Le atmosfere intime e delicate, i richiami ad una electro-soul meditativa sono le coordinate fondamentali di ”Built on Glass” album d’esordio per il giovane Chet Faker, tuttavia già noto per alcuni Ep, singoli e collaborazioni nell’ambiente australiano. Un atteggiamento minimale segue il fluire di questo lavoro che mescola sapientemente diverse strategie, da James Blake a Bon Iver passando per àsgeir, e difatti un certo fascino etereo sembra rinvenire durante l’ascolto. ”Release your problem” dalle linee vocali impostate in un soffice R&B, a dimostrare la capacità di gestire la pluralità di influenze, diventa l’intro di queste dodici tracks.

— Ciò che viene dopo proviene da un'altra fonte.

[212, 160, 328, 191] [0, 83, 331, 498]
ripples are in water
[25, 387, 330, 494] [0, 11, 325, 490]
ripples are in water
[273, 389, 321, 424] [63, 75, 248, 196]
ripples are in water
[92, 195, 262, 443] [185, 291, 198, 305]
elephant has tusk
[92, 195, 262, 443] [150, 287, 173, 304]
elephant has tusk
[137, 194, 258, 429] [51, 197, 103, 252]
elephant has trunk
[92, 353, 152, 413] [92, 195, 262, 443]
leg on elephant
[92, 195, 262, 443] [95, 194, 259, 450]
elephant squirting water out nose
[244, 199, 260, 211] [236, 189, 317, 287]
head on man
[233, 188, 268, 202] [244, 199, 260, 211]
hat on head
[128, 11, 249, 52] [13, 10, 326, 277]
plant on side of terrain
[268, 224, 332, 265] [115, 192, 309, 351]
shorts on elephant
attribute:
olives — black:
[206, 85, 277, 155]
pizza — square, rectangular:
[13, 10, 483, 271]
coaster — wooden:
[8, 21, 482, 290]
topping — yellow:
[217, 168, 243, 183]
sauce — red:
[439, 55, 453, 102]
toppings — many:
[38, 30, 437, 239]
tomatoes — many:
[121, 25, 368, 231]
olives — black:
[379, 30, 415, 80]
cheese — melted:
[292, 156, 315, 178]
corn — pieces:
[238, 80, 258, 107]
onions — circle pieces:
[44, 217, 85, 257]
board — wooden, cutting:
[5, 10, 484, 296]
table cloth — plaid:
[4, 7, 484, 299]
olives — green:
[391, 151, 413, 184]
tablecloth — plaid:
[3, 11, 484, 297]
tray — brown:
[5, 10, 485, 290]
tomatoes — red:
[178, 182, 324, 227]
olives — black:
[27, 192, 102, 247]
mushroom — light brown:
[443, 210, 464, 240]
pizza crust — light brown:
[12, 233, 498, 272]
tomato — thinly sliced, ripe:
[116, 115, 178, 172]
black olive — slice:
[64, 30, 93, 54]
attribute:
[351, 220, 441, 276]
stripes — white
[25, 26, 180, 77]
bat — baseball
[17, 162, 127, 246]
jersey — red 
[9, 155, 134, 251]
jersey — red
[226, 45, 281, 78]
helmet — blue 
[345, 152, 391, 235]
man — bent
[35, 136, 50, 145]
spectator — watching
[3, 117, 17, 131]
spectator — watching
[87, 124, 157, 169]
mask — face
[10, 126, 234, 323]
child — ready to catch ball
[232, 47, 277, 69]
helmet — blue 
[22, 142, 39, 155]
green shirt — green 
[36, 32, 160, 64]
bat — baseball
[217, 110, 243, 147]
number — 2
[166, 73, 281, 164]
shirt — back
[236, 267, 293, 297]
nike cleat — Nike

Il sax sognante di ”Talk is Cheap” accompagna un movimento ondulatorio, quasi si riconosce la cura dell’hip-hop di Akua Naru a metà tra spoken e cantato, mentre un feeling soul si espande durante l’ascolto. Straripa di incisività ”Melt” in featuring con l’artista Kilokish tanto da sfumare verso calde alchimie soul. Dalla settima traccia ”/” una voce annuncia un cambio di registro all’interno del disco: This is the other side of the record. Now relax still more and drift a little deeper as you listen. Chi ascolta entra in un vortice più electro abbandonando i fiati, per esempio, e lasciandosi trasportare da ritmi più sofisticati: ”1998” e ”Cigarettes & Loneliness” si muovono su questo passo arricchendo le influenze gospel su nuovi profili contemporanei.”Lesson in Patience” tempera il sound fino alla bellissima ”Dead Body” dove chitarre voci e piccoli tocchi di organo si fondono in una pace irreversibile.
E’ valsa la pena aspettare un anno dall’Ep ”Thinking in Textures”: il muro sonoro di Chet si sta consolidando, la consapevolezza e la capacità di saper gestire insieme diverse influenze si affina sempre più verso una totale dedizione alla poliedricità , direttrice di un fascino accattivante.